Тротуары на улице Мальшанс были всегда замусорены, на мостовой стояли непросыхающие лужи, из окон всегда доносился детский плач.
Это была унылая улица, беспросветная, как жизнь её обитателей.
Юл углублялся в неосвещённую подворотню, проходил двор, колодец, поднимался по неровной крутой лестницу на седьмой этаж и, вынув ключ, открывал скрипевшую дверь. Дверь вела в длинный коридор, с обеих сторон которого располагались мансарды. В одной из них и жили Юл с матерью.
Когда он приходил домой, мать уже спала в своём углу за ширмой. Вообще-то говоря, она не спала, но Юл очень огорчался, что она так долго ждёт его, и мать притворялась спящей. На столе, прикрытый газетой, стоял ужин: хлеб с маслом, стакан молока, помидор.

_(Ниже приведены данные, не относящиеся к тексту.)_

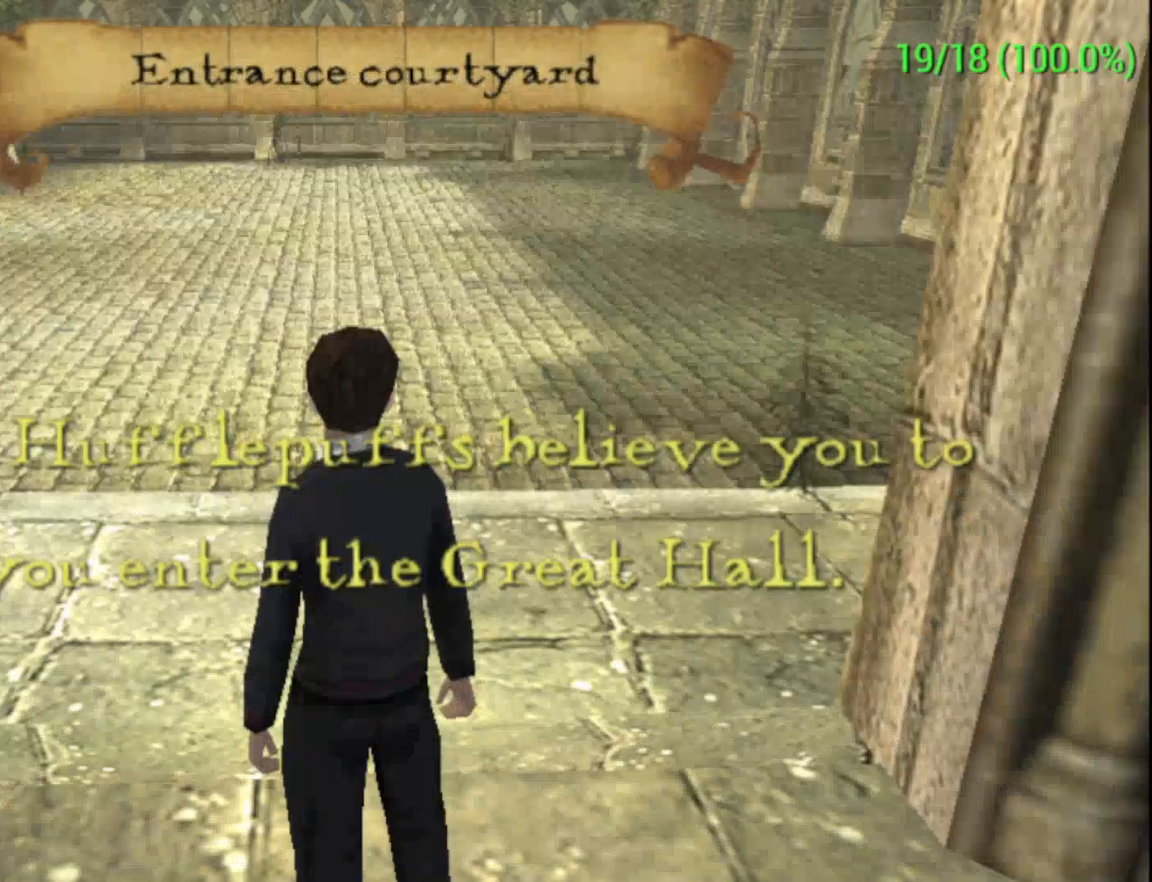
{"buttons": [], "left_stick": "center", "events": [[167, "left_stick", "up"], [333, "left_stick", "center"]]}
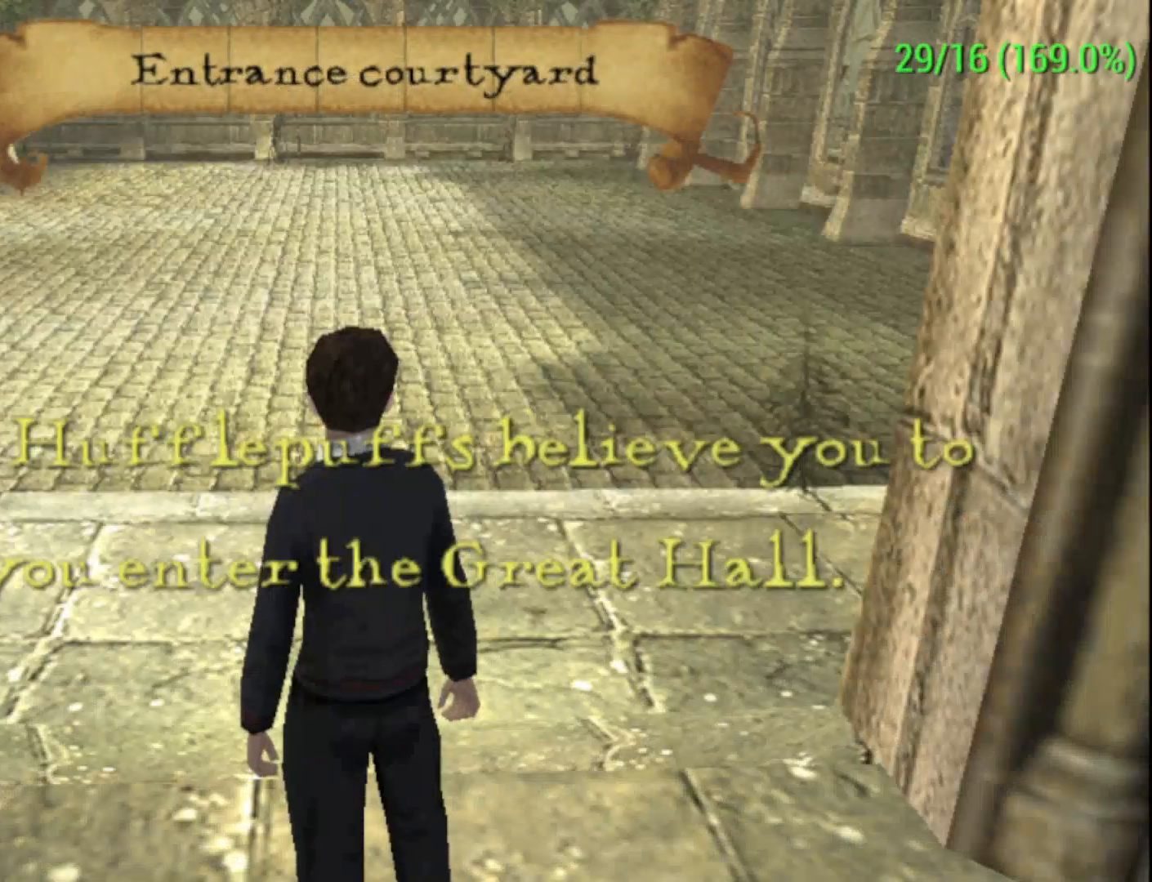
{"buttons": [], "left_stick": "center", "events": []}
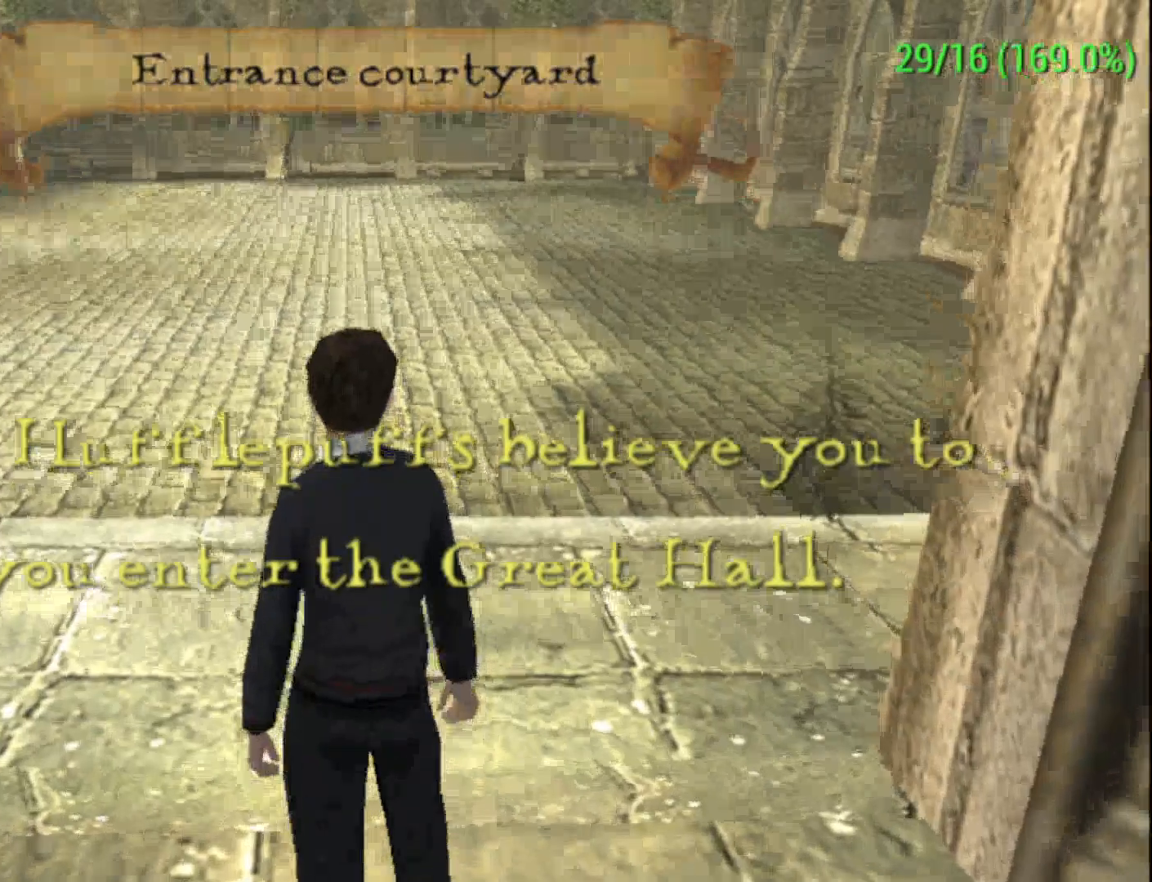
{"buttons": [], "left_stick": "left", "events": [[200, "left_stick", "down-right"], [433, "left_stick", "left"]]}
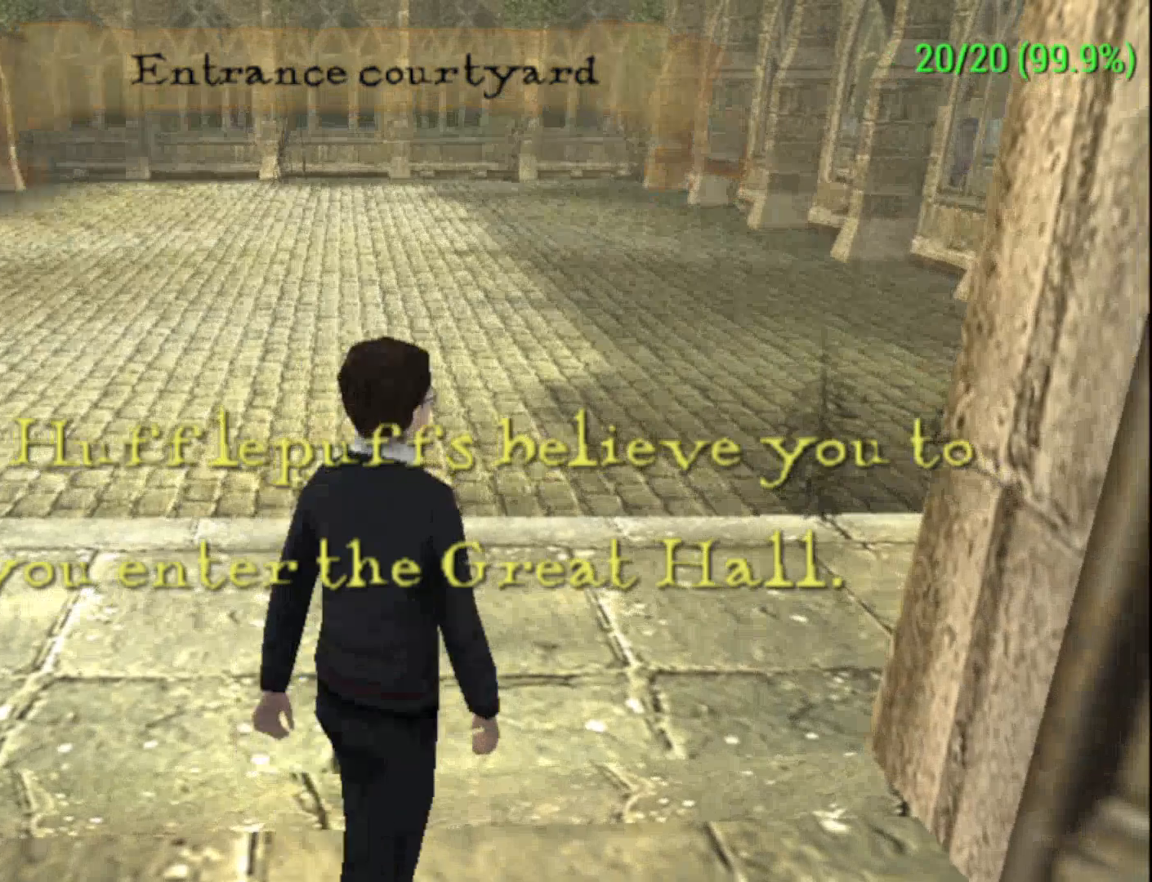
{"buttons": [], "left_stick": "center", "events": [[33, "left_stick", "up"], [167, "left_stick", "right"], [233, "left_stick", "down"], [333, "left_stick", "center"]]}
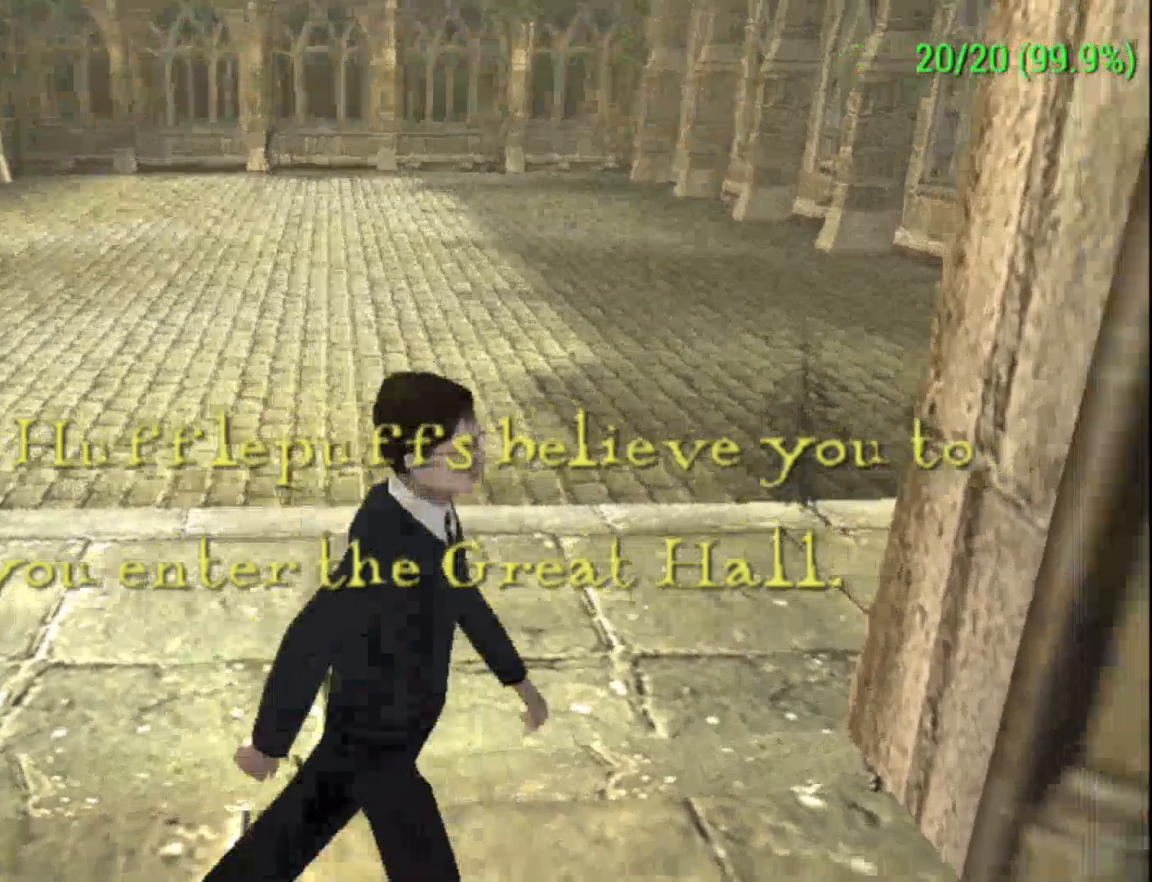
{"buttons": [], "left_stick": "center", "events": [[300, "left_stick", "left"], [400, "left_stick", "center"]]}
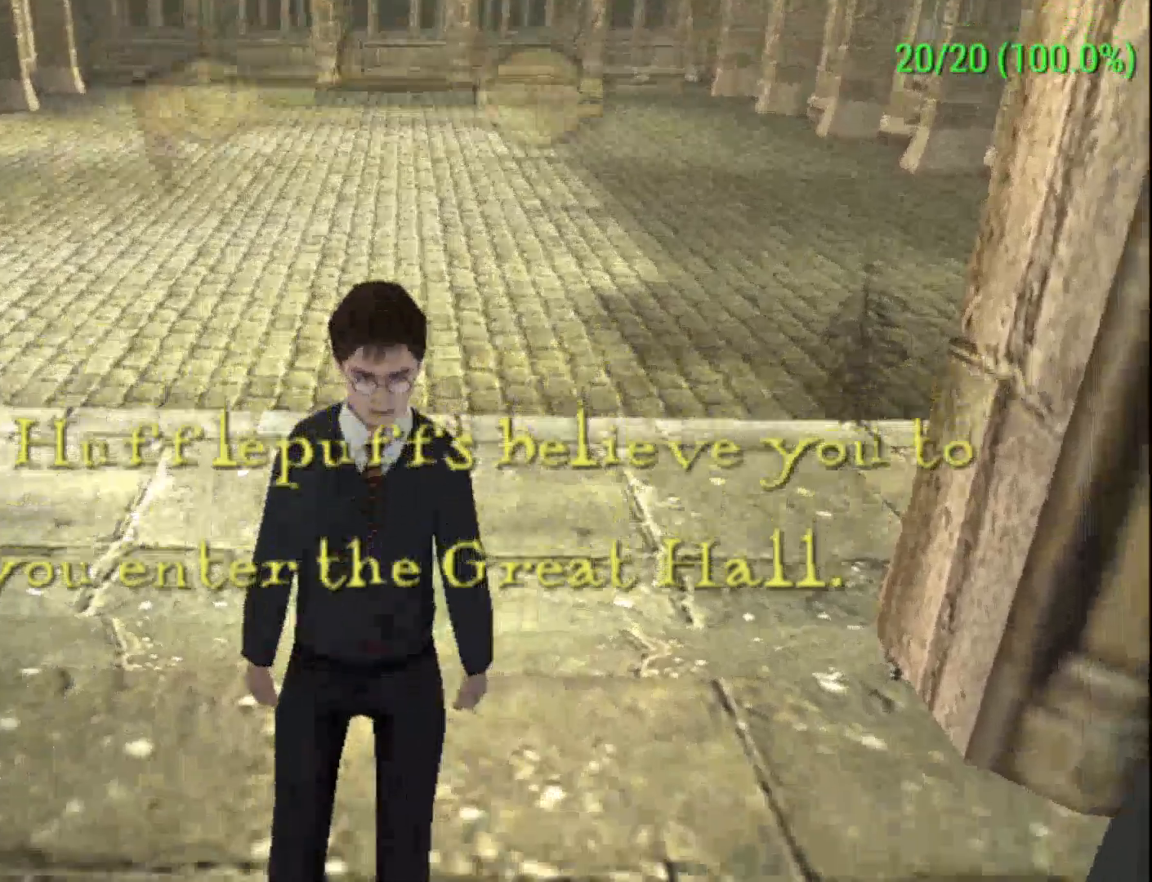
{"buttons": [], "left_stick": "center", "events": []}
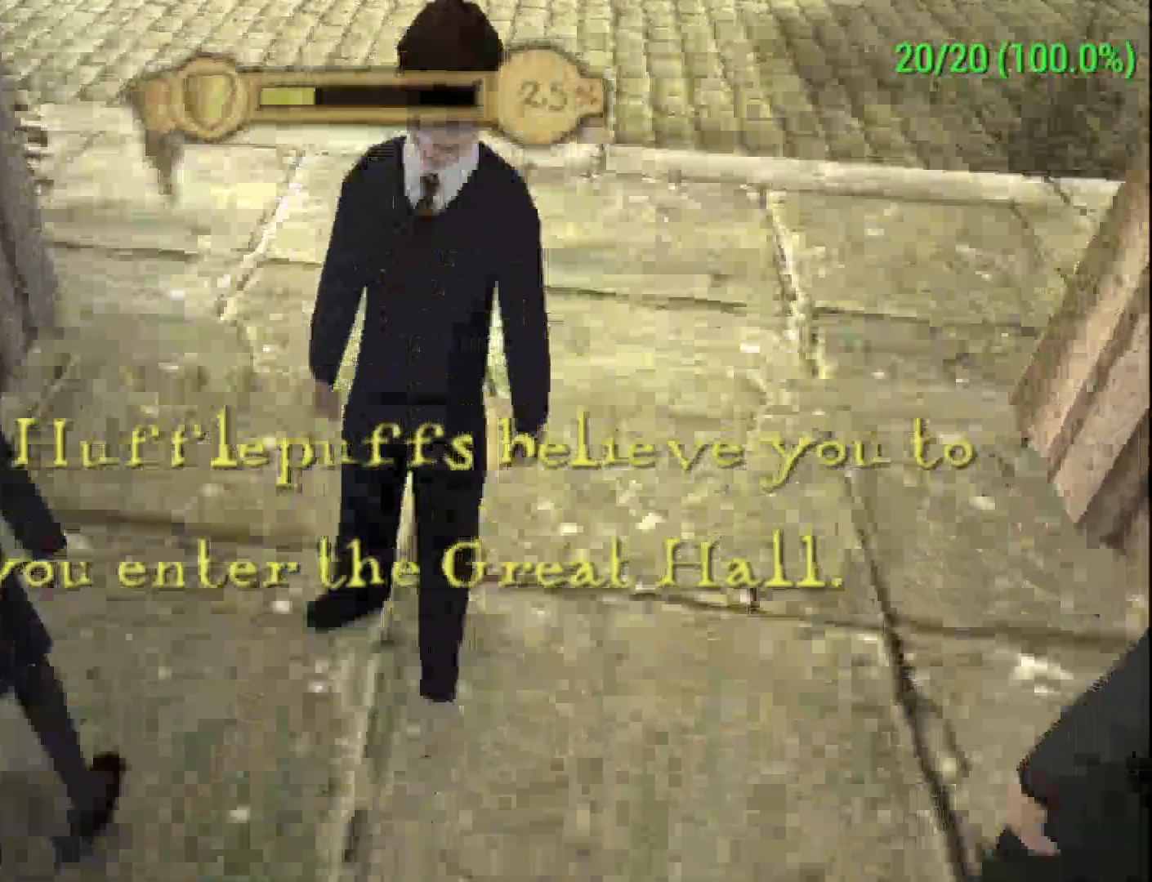
{"buttons": [], "left_stick": "center", "events": []}
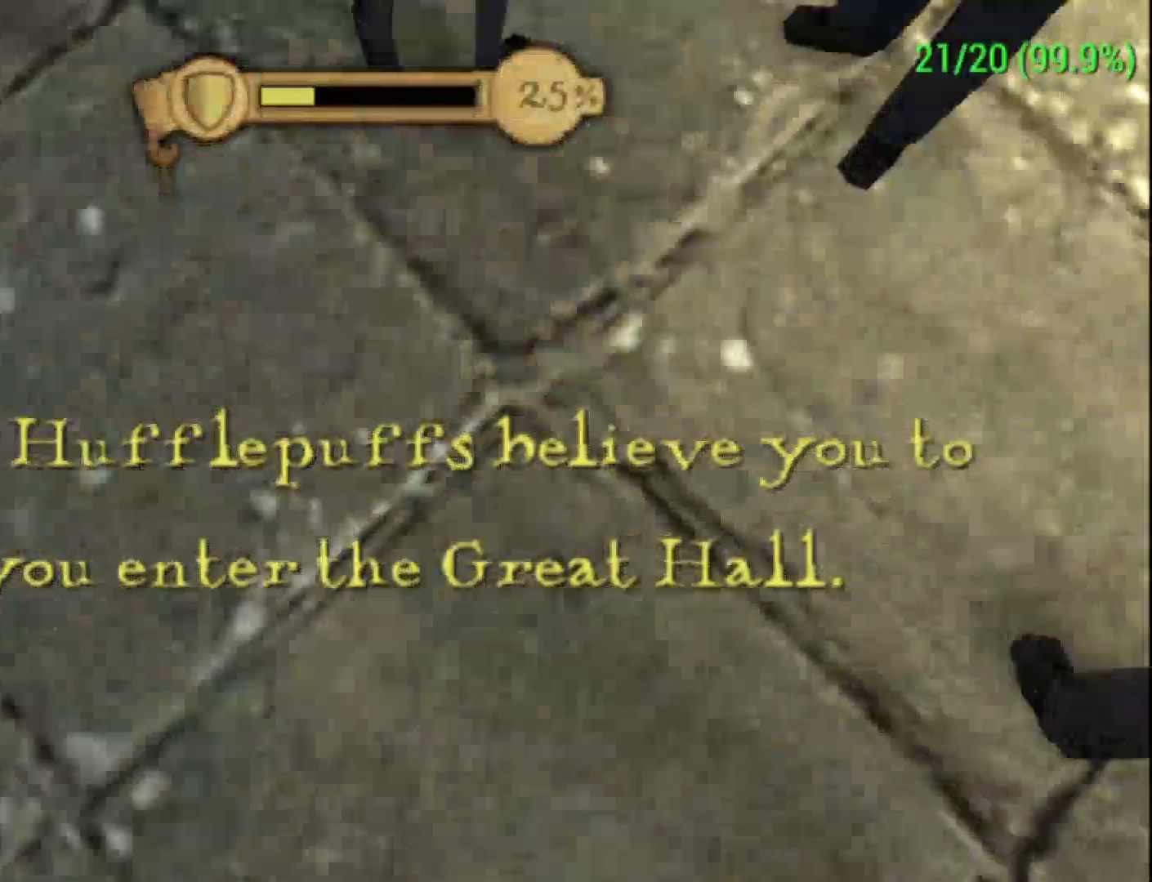
{"buttons": [], "left_stick": "center", "events": []}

Юлу но хотелось есть — в кабачке он наедался за вечер сухим картофелем, маслинами, орешками, всякой ерундой, подававшейся к виски. Но, в свою очередь не желая огорчать мать, Юл нехотя съедал ужин и отправлялся спать к себе за ширму. Засыпал он сразу тяжёлым, свинцовым сном.
К моменту, когда Юл ложился в постель, Нис спал уже пятый час сном идеально здорового юноши. Нис жил вдвоём с братом Клодом. По утрам они делали гимнастику, обливались из таза холодной водой.